As a Christian, I found this account to be devastating on many levels - the wholesale defection of a large part of the church establishment in Europe, which of course, I already knew about, but I did not know from any intimate account the evil arrayed against the priests themselves. When a society turns good into evil and evil into good, it allows the powers of Hell to run rampant - a great warning to our present day world. Yes, it could and will happen again. Yes, immense evil can infect a society in only a few short years, and that society will bear no resemblance to what it thought it was before. I admire so much this priest's humility and the honesty that he shared with us that did not spare himself.
Urtte
The Nazis little-known war on the Catholic church is represented in Father Bernard's memoir by hundreds of cold, starving and exhausted priests. Their punishments and humiliations are daily and, perversely, they increase on holy days. The Jews who were the main focus of the camps and the targets of the camp policy are glimpsed in other parts of Dachau and especially in passing trains, crammed into boxcars. Bernard and the others are mindful of them and, through rumor, what is happening elsewhere. Like all Holocaust memoirs, Bernard's makes for harrowing reading but it's also uplifted by the brotherly affection most of the priests show each other, particularly in sharing part of their meager rations with those who are especially sick and weakened from their starvation and constant labor.
Shaktiktilar
My Father was in World War Two. As the first family man with two children to be called to wAr, he told stories of happenings, but hid a great deal inside his heart. No one can fully explain wAr and suffering fully.
Yalone
The memoir of the uncle of a friend of mine. I was captivated. This memoir formed the basis for the little known movie, the Ninth Day. Father Bernard was the editor of the Catholic press in Luxembourg, and knows how to tell a story.
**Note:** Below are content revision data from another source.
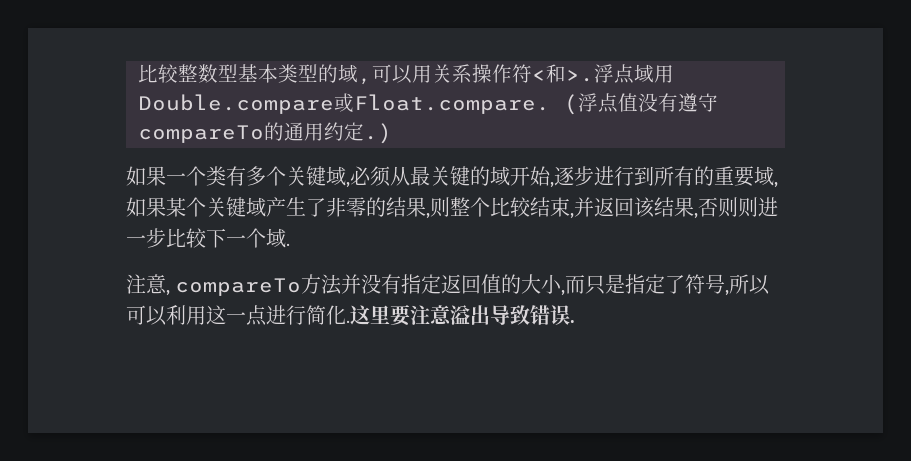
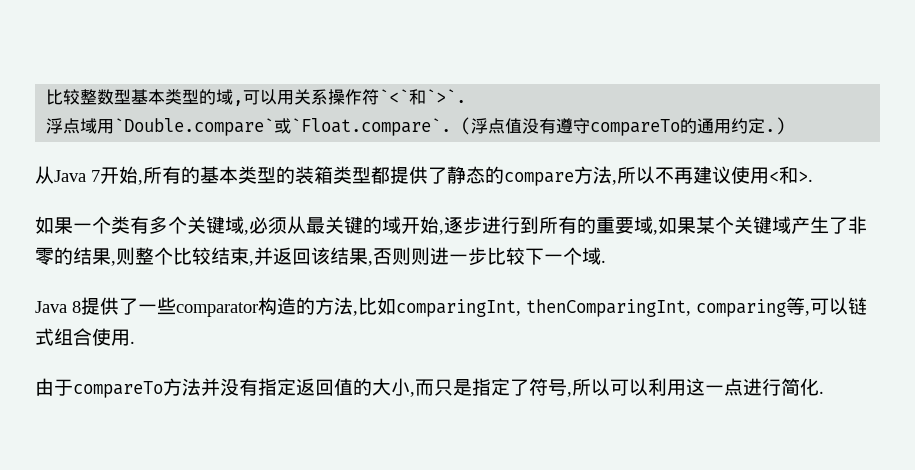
[532,64,674,84] [138,93,550,114] <和>.浮点域用Double.compare或Float.compare. -> [379,89,467,105] [46,118,452,136] `<`和`>`. // 浮点域用`Double.compare`或`Float.compare`.
(392, 133) none -> [35,166,813,186] // 从Java 7开始,所有的基本类型的装箱类型都提供了静态的compare方法,所以不再建议使用<和>.
[126,274,170,296] 注意, -> [35,297,867,317] [35,328,135,346] [35,378,73,396] Java 8提供了一些comparator构造的方法,比如comparingInt, thenComparingInt, comparing等,可以链式组合使用. // 由于
[350,305,575,326] 这里要注意溢出导致错误. -> (824, 392) none

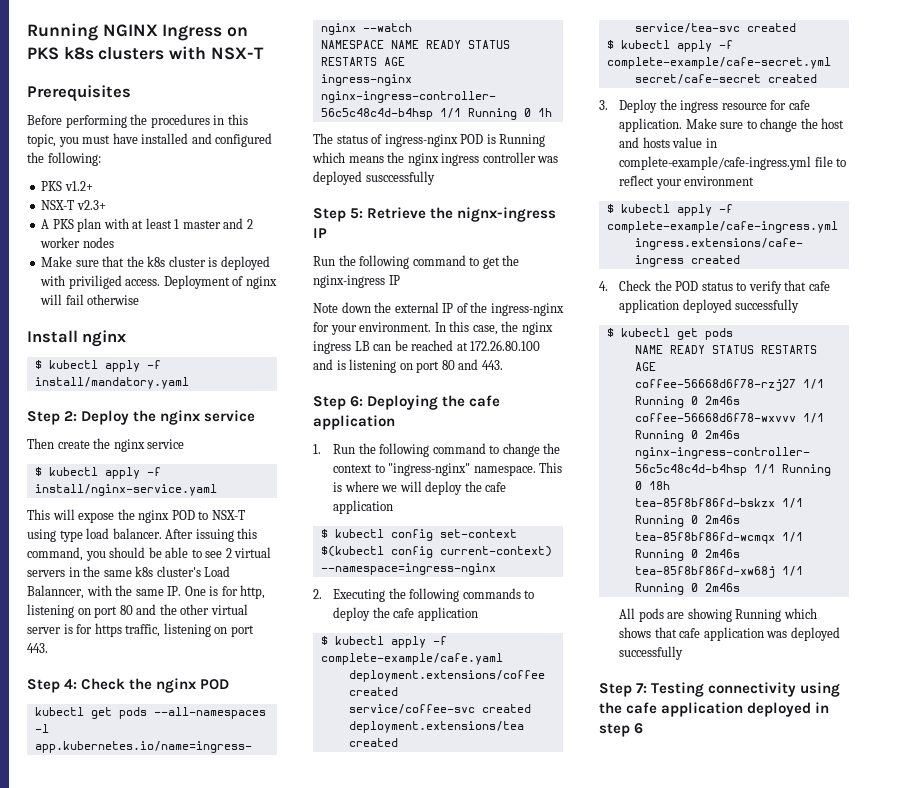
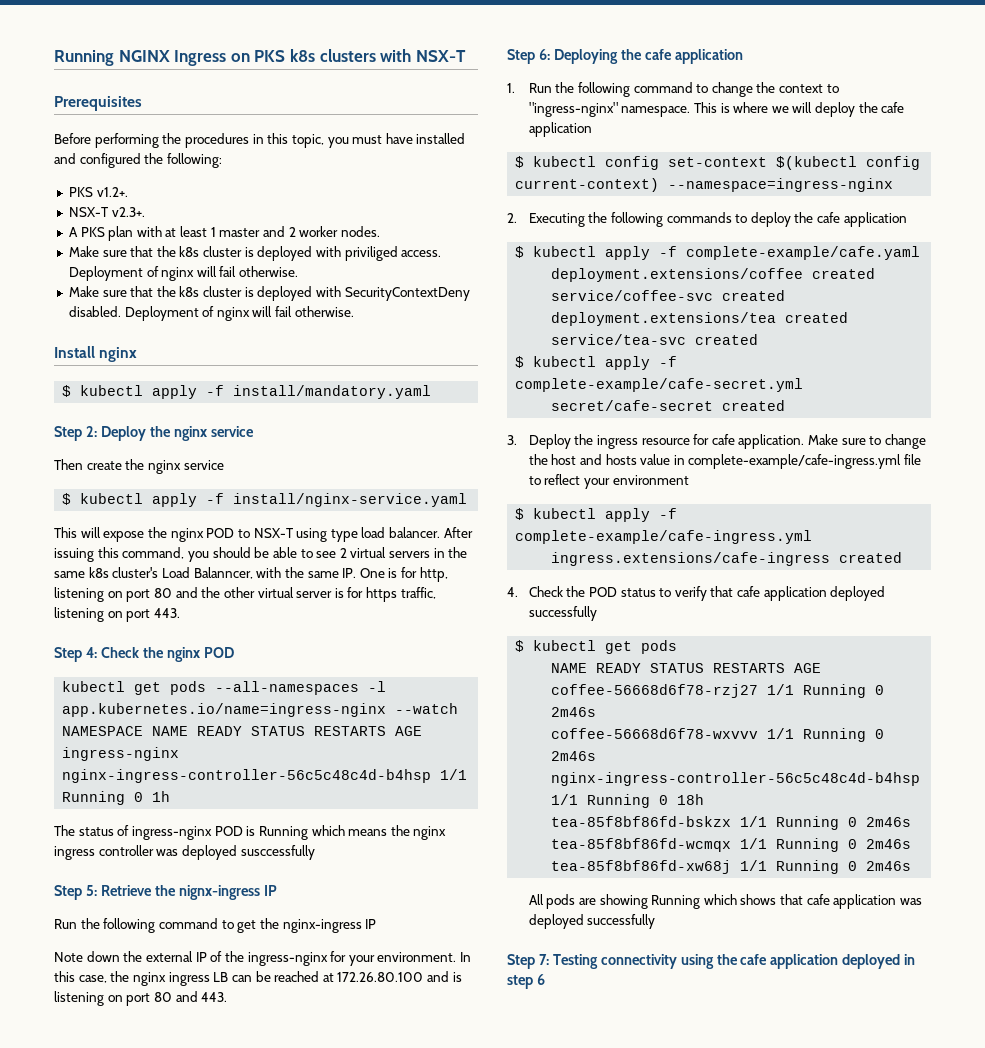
[64,181,93,191] [41,200,106,210] v1.2+ // NSX-T v2.3+ -> [96,187,128,197] [68,207,145,217] v1.2+. // NSX-T v2.3+.
[82,237,114,248] nodes -> [340,226,380,237] nodes.
[87,294,140,305] otherwise -> [239,266,299,277] [68,286,470,301] [68,306,354,321] otherwise. // Make sure that the k8s cluster is deployed with SecurityContextDeny disabled. Deployment of nginx will fail otherwise.

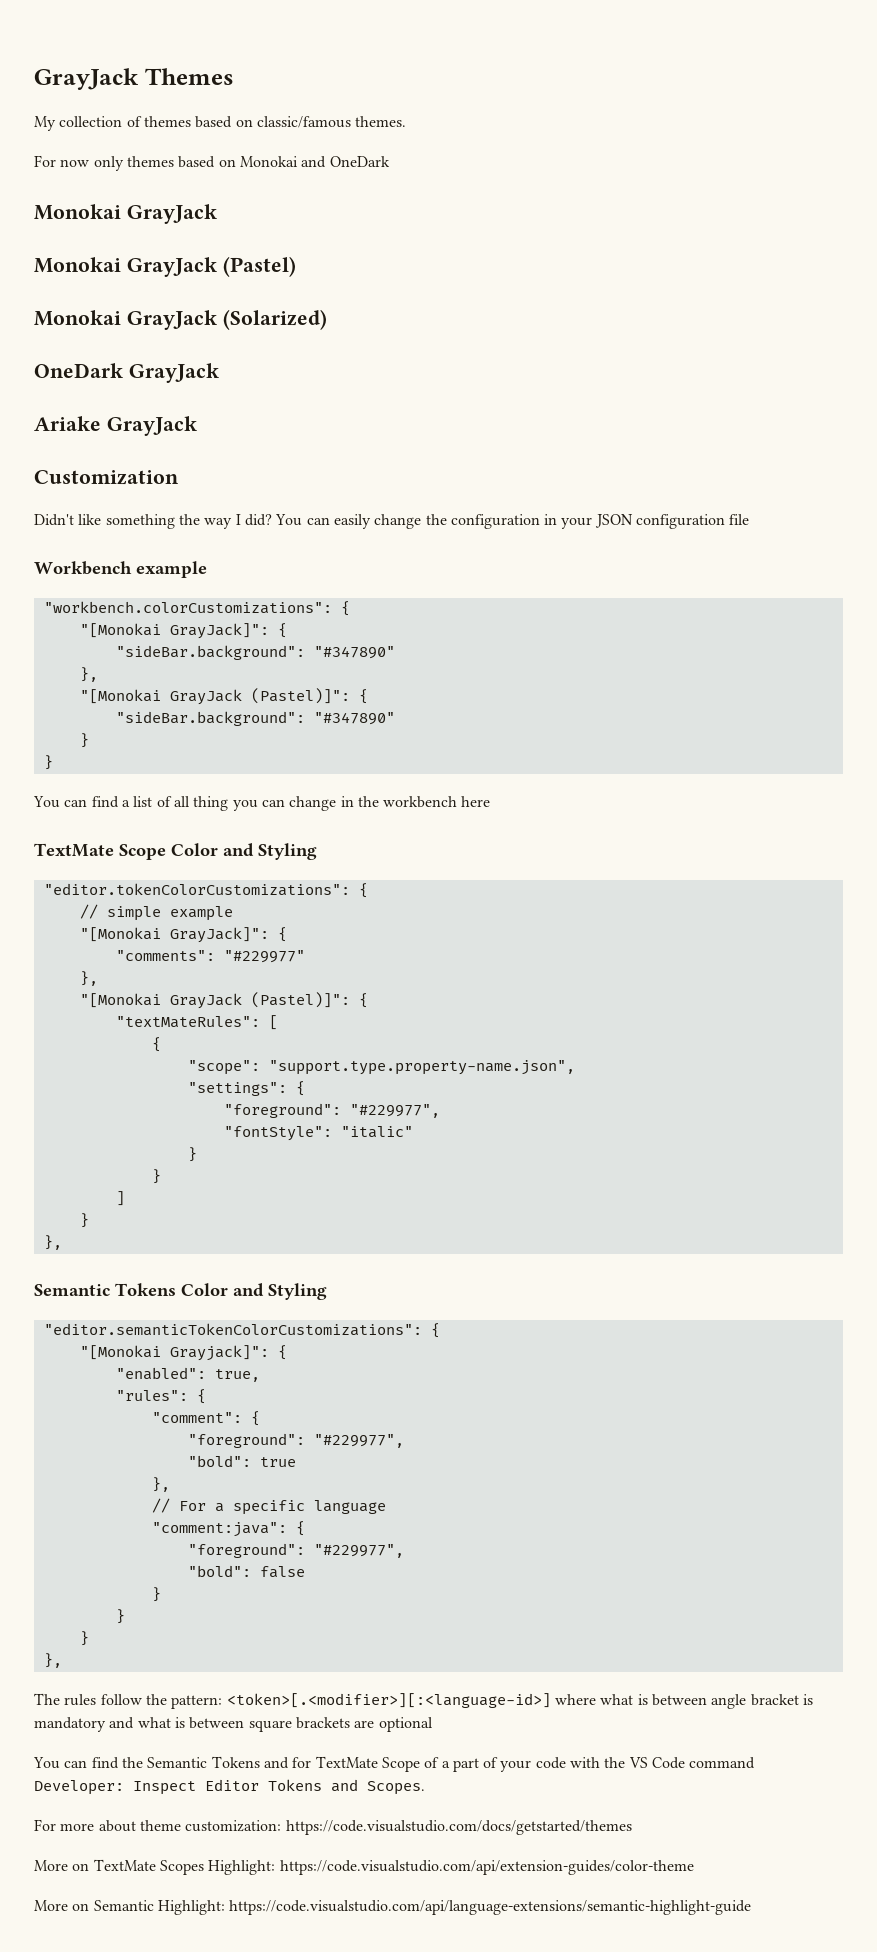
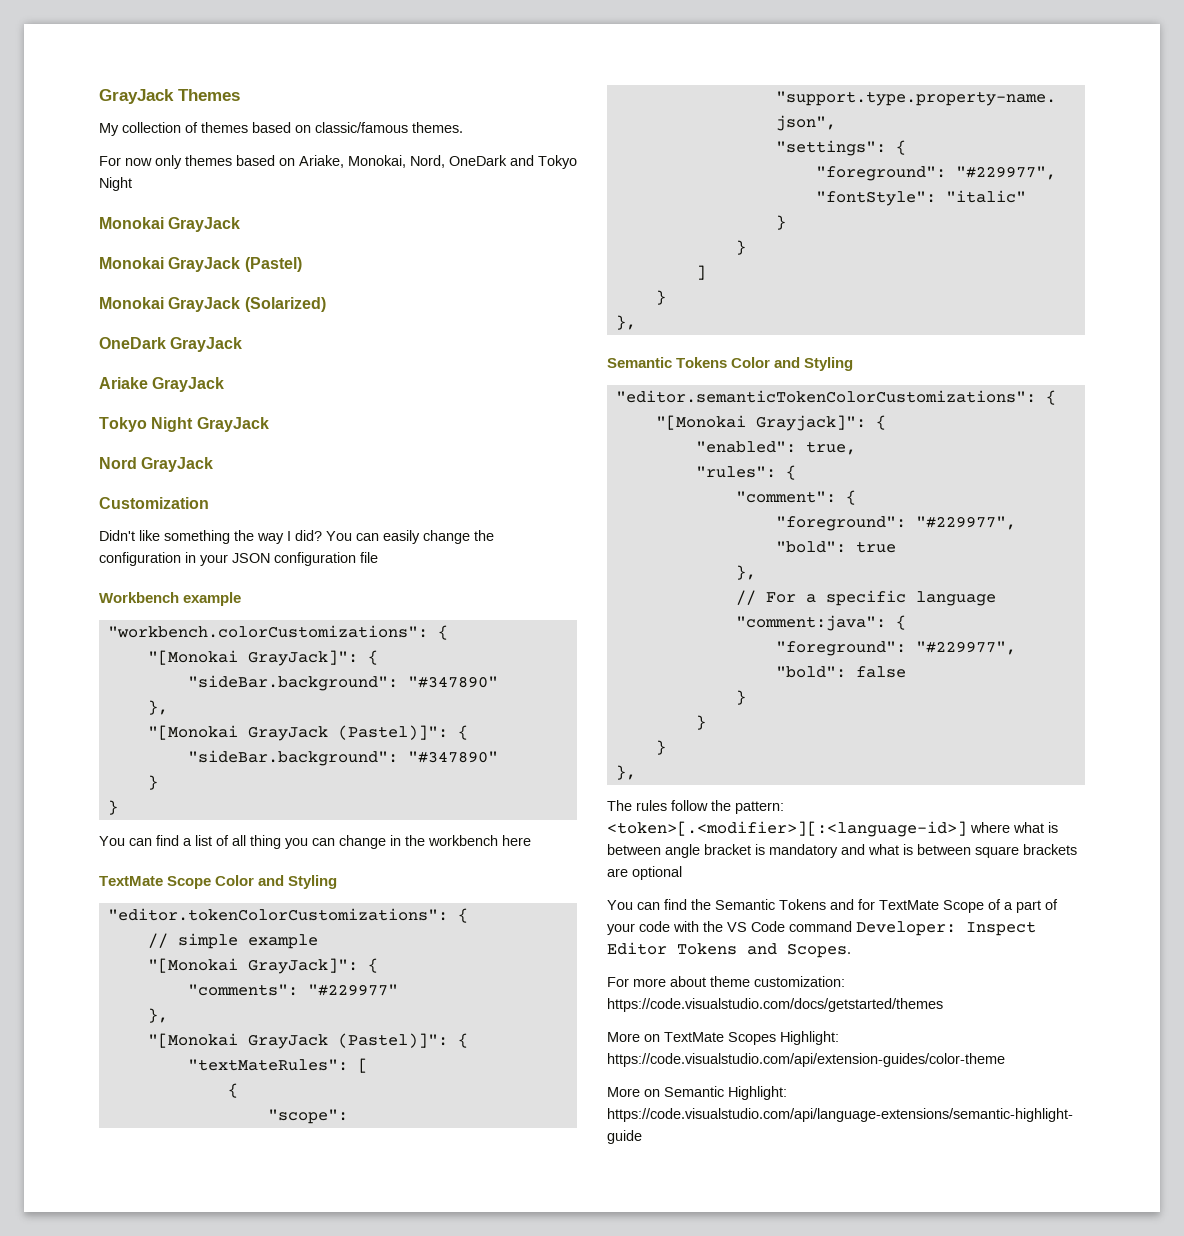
[239,156,390,168] Monokai and OneDark -> [299,155,577,169] [99,177,132,191] Ariake, Monokai, Nord, OneDark and Tokyo Night
(197, 426) none -> [99,417,269,432] [99,457,214,472] // Tokyo Night GrayJack // Nord GrayJack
I have no religious faith, but was still deeply moved by the courage and integrity of the priests who suffered for their courage to speak out against oppression. I think this story should be better known.
Quinthy
Fascinating book about the many priests and religious Evangelists who were locked away in concentration blocks as well. This book is an excellent account of the fate of those in Priestblock 25487: A Memoir of Dachau. Having lived in Germany for 13 years, have visited Dachau and saw the horrible dormitories and crematories and the famous sign above the entrance: "Arbeit Macht Uns Frei" = "Work Makes Us Free. While 6 million Jews were murdered, 9 million people died, including Gypsies, Romanians, Religious professionals, Nuns, and many others who would not look the oth er way. Expanded my knowledge of the hatred existing in that part of the world at that time. Recommend this read.
Мох
I have stood at the spot of this Priestblock in Dachau. It's the only thing more haunting than the book itself. Yes, it is good to read about Christian heroes in a very dark time, but the book does nothing to detract from the overwhelming genocidal backdrop which was first and overwhelmingly about the Jews. What overcomes one - even more than the facts in this book - is the notion that - even with the war ending, and certain defeat, the Nazis decided it critical to perform R&D on how to kill Jews all the more efficiently - it was more important to them than the war, indeed than anything else.